Bir mesnevi sessizliğinde döktüm hüznümü,
Zamanı yoktu bekleyemedim güzü...
Mektubuma böyle başlıyorum,21 yıllık ömrümün keffaretini bir anda ödüyorum!.. Gönlümdeki çiçekleri kurutuyorum, gidenleri bir celsede siliyorum... Vefa rüzgarı gönlümü talan ediyor ve ben yine dayanıyorum,yine seviyorum ve yine özlüyorum...
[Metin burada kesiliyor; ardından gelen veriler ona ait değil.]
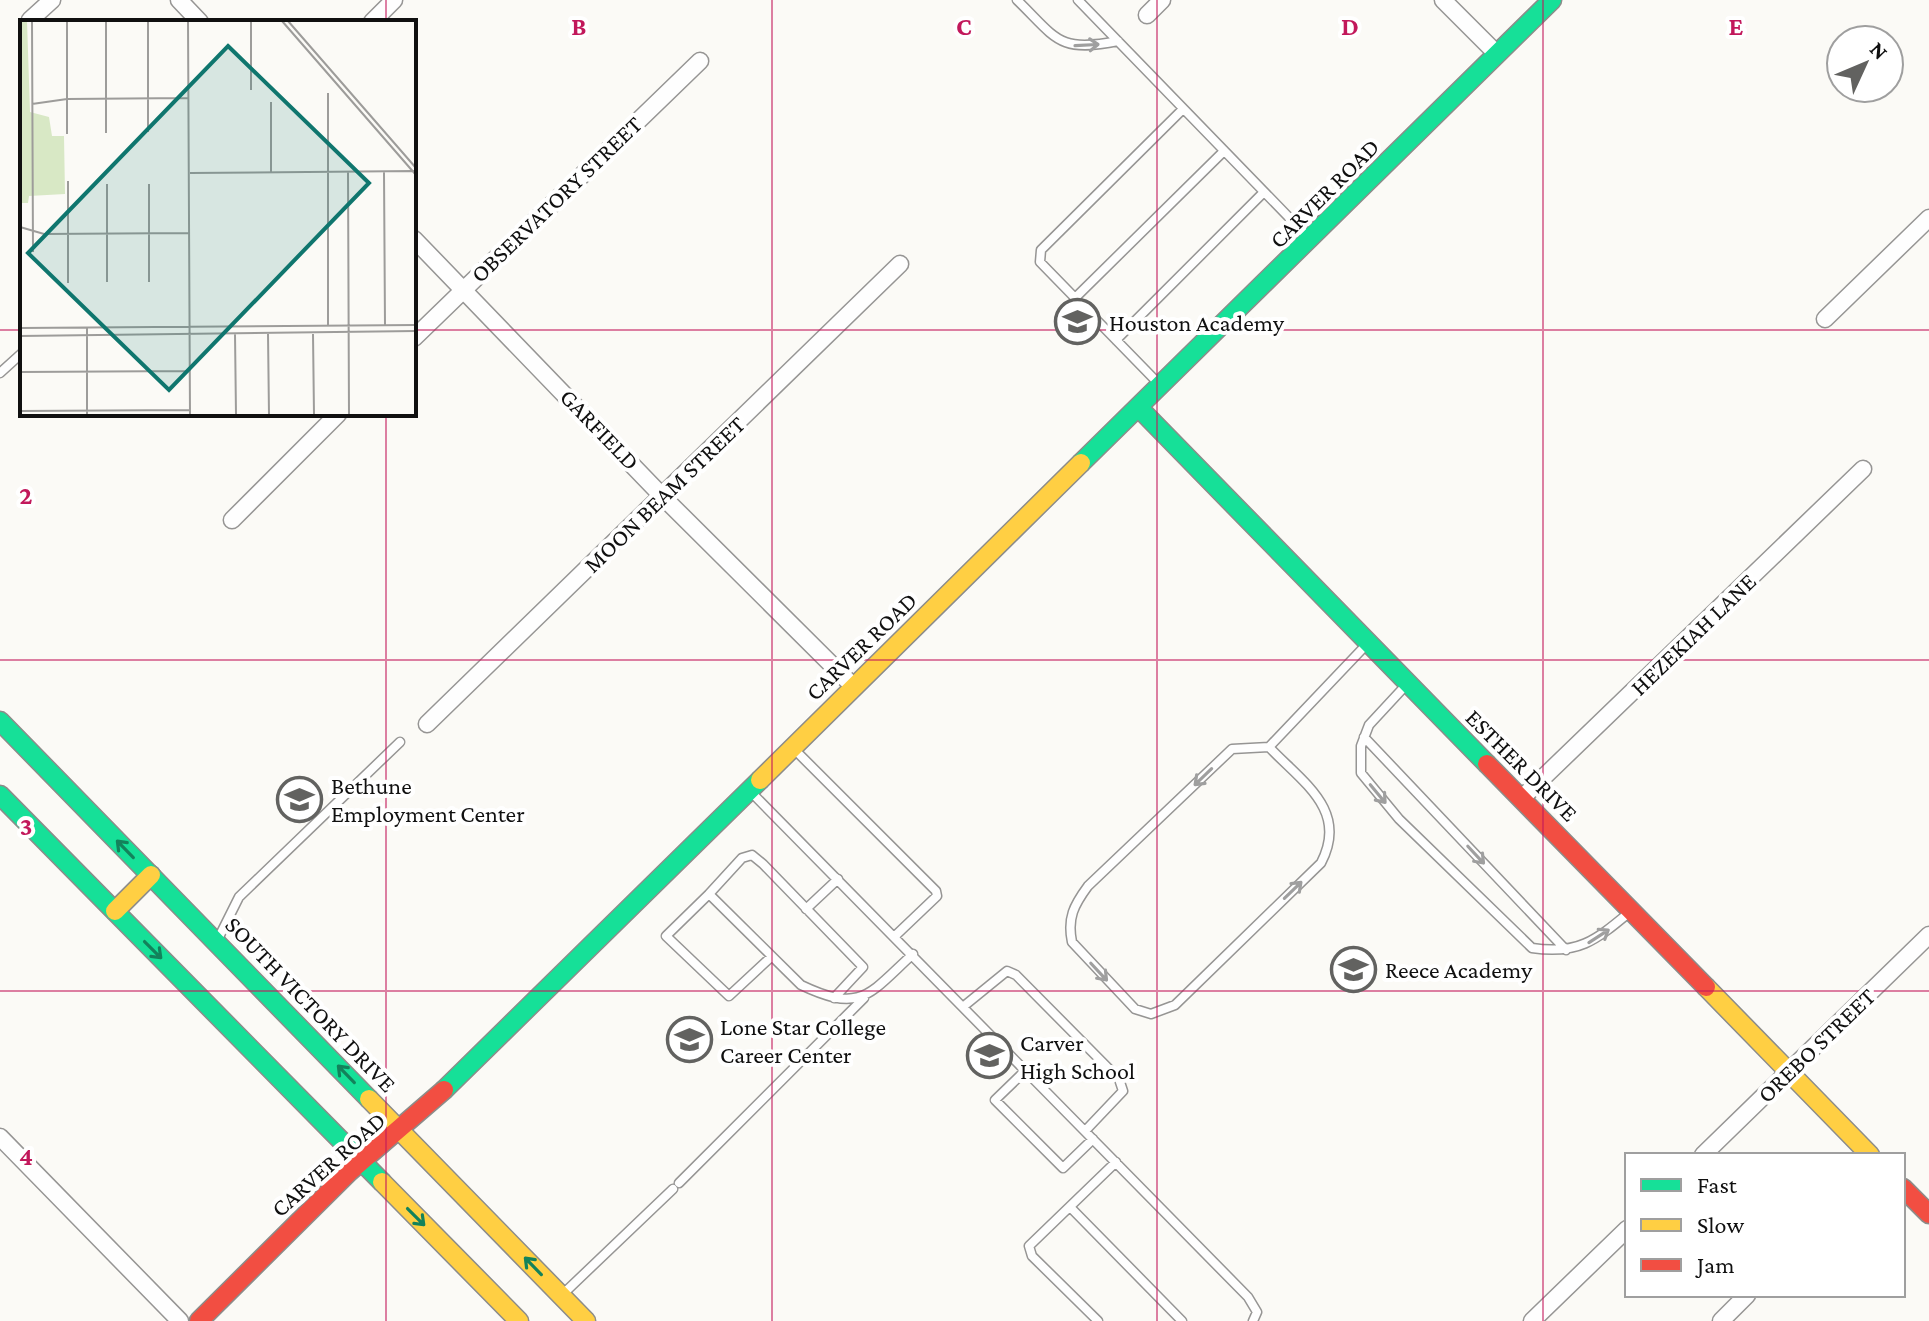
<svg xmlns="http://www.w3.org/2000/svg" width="1929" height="1321" viewBox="0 0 1929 1321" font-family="'Crimson Pro',serif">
  <rect width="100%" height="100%" fill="#fbfaf6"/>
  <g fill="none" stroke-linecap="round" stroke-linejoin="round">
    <defs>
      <path id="lane" d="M1017,0C1057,39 1058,53 1118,41
        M1078,0L1308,237
        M1075,298L1224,151
        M1116,340L1264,192
        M0,373L22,353
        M1159,384L1040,262L1041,250L1183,109
        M1407,684L1369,725L1361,746V773L1399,819L1532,948C1579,955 1596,940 1631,911
        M1364,737L1566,950
        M1269,747C1302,782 1349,810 1321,863L1175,1005L1151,1014L1135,1009L1072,942C1067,918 1074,905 1088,886L1232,749L1269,747L1367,644
        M793,748L936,891L937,896L895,936
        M750,791L1248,1297L1257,1312L1253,1321
        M709,894L666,936L729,996L771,957
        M806,909L838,879
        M217,941L239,897L400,742
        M834,998L863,967L763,864L752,855L742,858L709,894L801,985C862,1014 869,994 913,954
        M964,1006L1007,971L1016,975L1119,1079L1123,1091L1085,1131
        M1026,1070L995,1100L1063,1168L1093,1139
        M679,1183L864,998
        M1070,1207L1182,1321
        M563,1294L673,1189
        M1098,1321L1032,1256L1029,1246L1116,1162"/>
      <path id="street" d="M179,0L200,22
        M1443,0L1497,54
        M1147,15L1162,0
        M30,20L52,0
        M372,22L394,0
        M414,239L663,497L854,687
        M1825,319L1929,218
        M414,338L700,61
        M232,520L338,414
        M427,724L900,264
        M1522,798L1863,469
        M0,1137L180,1321
        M1703,1155L1929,935
        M1532,1321L1627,1229
        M1721,1321L1747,1295"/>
      <path id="fast" d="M1139,408L1487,764
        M1081,463L1552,0
        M0,721L369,1099
        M0,795L382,1182
        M444,1090L760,780"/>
      <path id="slow" d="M760,780L1081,463
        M115,911L151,875
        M1706,987L1870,1155
        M369,1099L586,1321
        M382,1182L519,1321"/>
      <path id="jam" d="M1487,764L1706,987
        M1903,1188L1929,1214
        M199,1321L349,1172L444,1090"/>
    </defs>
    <!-- lane casing -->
    <use href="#lane" stroke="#969594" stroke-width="11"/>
    <!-- street casing -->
    <use href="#street" stroke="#969594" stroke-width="19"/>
    <!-- fast casing -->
    <use href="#fast" stroke="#8c8c8a" stroke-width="21"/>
    <!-- slow casing -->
    <use href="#slow" stroke="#8c8c8a" stroke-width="21"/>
    <!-- jam casing -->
    <use href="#jam" stroke="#8c8c8a" stroke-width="21"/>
    <!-- lane -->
    <use href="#lane" stroke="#fefefe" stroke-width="8"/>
    <!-- street -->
    <use href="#street" stroke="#fefefe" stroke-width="16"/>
    <!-- fast -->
    <use href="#fast" stroke="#16e098" stroke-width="18"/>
    <!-- slow -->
    <use href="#slow" stroke="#ffcf43" stroke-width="18"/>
    <!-- jam -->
    <use href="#jam" stroke="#f24e42" stroke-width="18"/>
  </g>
  <!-- one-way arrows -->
  <defs><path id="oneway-shaft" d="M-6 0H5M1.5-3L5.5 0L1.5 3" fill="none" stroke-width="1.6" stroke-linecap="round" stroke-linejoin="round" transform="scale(2)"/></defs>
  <g stroke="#9f9f9f">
    <use href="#oneway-shaft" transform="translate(1087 45) rotate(-3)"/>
    <use href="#oneway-shaft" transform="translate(1203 777) rotate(136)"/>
    <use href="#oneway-shaft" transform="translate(1378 794) rotate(50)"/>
    <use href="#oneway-shaft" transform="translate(1476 855) rotate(47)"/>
    <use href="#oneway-shaft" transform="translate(1293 890) rotate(-44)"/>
    <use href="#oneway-shaft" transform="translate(1599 936) rotate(-33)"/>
    <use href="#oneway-shaft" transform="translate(1099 972) rotate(47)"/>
  </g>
  <g stroke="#13825b">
    <use href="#oneway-shaft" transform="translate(125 849) rotate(-134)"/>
    <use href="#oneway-shaft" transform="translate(153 950) rotate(45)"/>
    <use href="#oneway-shaft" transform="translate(346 1074) rotate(-134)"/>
    <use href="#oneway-shaft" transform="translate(416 1217) rotate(45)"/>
    <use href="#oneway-shaft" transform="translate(533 1266) rotate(-134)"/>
  </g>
  <!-- grid -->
  <path fill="none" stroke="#c2185b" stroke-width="2" stroke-opacity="0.55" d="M386,0V22M772,0V1321M1157,0V1321M1543,0V1321M0,330H22M414,330H1929M386,414V1321M0,660H1929M0,991H1929"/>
  <!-- icons -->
  <defs>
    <symbol id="school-ring" viewBox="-11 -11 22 22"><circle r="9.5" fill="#fff" stroke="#626260" stroke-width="1.5"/><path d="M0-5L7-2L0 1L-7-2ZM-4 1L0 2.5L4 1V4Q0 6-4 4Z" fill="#626260"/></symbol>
  </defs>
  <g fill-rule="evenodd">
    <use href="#school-ring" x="1052" y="296" width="51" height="51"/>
    <use href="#school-ring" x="274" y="774" width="51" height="51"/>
    <use href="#school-ring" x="1328" y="944" width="51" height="51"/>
    <use href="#school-ring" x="664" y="1014" width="51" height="51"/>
    <use href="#school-ring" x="964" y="1030" width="51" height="51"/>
  </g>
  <g text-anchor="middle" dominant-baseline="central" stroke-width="8" stroke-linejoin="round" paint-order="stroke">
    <!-- street labels -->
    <g font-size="24" fill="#101010" stroke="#fff">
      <text transform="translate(1324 193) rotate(-45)">CARVER ROAD</text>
      <text transform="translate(556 199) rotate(-44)">OBSERVATORY STREET</text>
      <text transform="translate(600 429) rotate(46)">GARFIELD</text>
      <text transform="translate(664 494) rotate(-44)">MOON BEAM STREET</text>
      <text transform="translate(1693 634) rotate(-44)">HEZEKIAH LANE</text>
      <text transform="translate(861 646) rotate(-44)">CARVER ROAD</text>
      <text transform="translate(1522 765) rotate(45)">ESTHER DRIVE</text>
      <text transform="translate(311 1004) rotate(46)">SOUTH VICTORY DRIVE</text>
      <text transform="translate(1816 1045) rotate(-44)">OREBO STREET</text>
      <text transform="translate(328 1164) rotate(-42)">CARVER ROAD</text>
    </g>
    <!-- poi labels -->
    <g font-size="24" fill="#101010" stroke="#fff" text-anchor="start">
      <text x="1109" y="322">Houston Academy</text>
      <text x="331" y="785">Bethune<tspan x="331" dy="28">Employment Center</tspan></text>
      <text x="1385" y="969">Reece Academy</text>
      <text x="720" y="1026">Lone Star College<tspan x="720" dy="28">Career Center</tspan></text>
      <text x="1020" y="1042">Carver<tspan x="1020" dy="28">High School</tspan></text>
    </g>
  </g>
  <!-- overview -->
  <g transform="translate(20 20)">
    <rect width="396" height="396" fill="#fbfaf6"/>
    <path d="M0,1H7L10,92L29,97L32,116H44L45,174L9,176L8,183H0Z" fill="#d8e8c5"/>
    <path fill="none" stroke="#9d9c9a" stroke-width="2" d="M12,1L13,232M86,1V113M128,1V112M168,1L170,395M231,1V70M262,1L396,155M268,1L396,148M308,73V305M12,84L47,79L169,78M47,114V1M328,152L329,395M364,152L365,305M170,153L394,151M251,153V82M48,161V263M87,164V262M129,164V262M0,207L24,214L170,213M0,308L396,305M67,308V395M215,314L216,395M248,314L249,395M293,314L294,395M0,316L396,311M0,352L170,351M0,391L170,390"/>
    <path fill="#0f766e" fill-opacity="0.15" stroke="#0f766e" stroke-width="4" d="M208,26L349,163L149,370L8,233Z"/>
    <rect width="396" height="396" fill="none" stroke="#101010" stroke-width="4"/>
  </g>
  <g font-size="26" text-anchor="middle" font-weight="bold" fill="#c2185b" stroke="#fff" stroke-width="8" stroke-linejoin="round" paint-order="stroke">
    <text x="579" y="35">B</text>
    <text x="964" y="35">C</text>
    <text x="1350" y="35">D</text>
    <text x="1736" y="35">E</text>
    <text x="26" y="504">2</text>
    <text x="26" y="835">3</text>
    <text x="26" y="1165">4</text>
  </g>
  <!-- legend -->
  <rect x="1625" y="1153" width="280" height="144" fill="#ffffff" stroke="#9f9f9f" stroke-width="2"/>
  <rect x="1641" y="1179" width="40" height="12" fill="#16e098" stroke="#9f9f9f" stroke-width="2"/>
  <text x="1697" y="1193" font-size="24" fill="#101010">Fast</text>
  <rect x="1641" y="1219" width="40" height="12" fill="#ffcf43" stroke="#9f9f9f" stroke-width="2"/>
  <text x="1697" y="1233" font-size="24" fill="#101010">Slow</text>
  <rect x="1641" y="1259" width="40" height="12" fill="#f24e42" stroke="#9f9f9f" stroke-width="2"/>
  <text x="1697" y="1273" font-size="24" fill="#101010">Jam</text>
  <!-- north arrow -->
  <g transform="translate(1865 64) rotate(46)"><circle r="38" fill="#ffffff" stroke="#9f9f9f" stroke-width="2"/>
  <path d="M0-6L14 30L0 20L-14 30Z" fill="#626260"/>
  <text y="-12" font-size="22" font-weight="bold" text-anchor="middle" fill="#101010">N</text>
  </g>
</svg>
Yüreğimin sükutuna son verip,fırtınalar estiriyorum... Tıpkı güneşli bir günde,ağacın altındaki gölge gibi esinleniyorum... İçimin alevini dağıttıkça serinliyorum,soğuyorum mevsim değiştirir gibi dönüyorum,sonbahar gibi yapraklarımı döküyor,kış gibi buz kalpli oluyorum...
Evet...Adem-i beşerin içinde gebe olduğu sevgisinin sonrasında gelen hüznünü doğurmasını ve o hüzünle gelen soğukluğu,buz gibiliği göstermiş bulunduk... 1.perdemiz burada sona erdi,bir sonraki perdemiz ise Ademoğlunun vefasının intiharı olacaktır... Günümüzdeki her mutsuz son gibi bunun da sonu MUTSUZ bitecektir...
Her daim yüreğimizde esen yellerin,başka dalları kıpırdatması duasıyla...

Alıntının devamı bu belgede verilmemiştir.